┌─ Entries provided
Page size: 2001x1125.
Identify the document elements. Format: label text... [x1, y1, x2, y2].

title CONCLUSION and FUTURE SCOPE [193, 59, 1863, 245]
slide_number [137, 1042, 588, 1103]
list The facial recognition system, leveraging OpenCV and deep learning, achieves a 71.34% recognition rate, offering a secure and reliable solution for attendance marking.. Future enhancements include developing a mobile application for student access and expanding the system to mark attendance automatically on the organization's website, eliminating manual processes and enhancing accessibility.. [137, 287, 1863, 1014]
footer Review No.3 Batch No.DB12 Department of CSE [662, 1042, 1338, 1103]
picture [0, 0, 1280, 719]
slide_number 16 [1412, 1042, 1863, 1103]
└─
What this task involves:
All of the records go in your answer, copied exactly.

The completed task:
Page size: 2001x1125.
Identify the document elements. Format: label text... [x1, y1, x2, y2].

title CONCLUSION and FUTURE SCOPE [193, 59, 1863, 245]
slide_number [137, 1042, 588, 1103]
list The facial recognition system, leveraging OpenCV and deep learning, achieves a 71.34% recognition rate, offering a secure and reliable solution for attendance marking.. Future enhancements include developing a mobile application for student access and expanding the system to mark attendance automatically on the organization's website, eliminating manual processes and enhancing accessibility.. [137, 287, 1863, 1014]
footer Review No.3 Batch No.DB12 Department of CSE [662, 1042, 1338, 1103]
picture [0, 0, 1280, 719]
slide_number 16 [1412, 1042, 1863, 1103]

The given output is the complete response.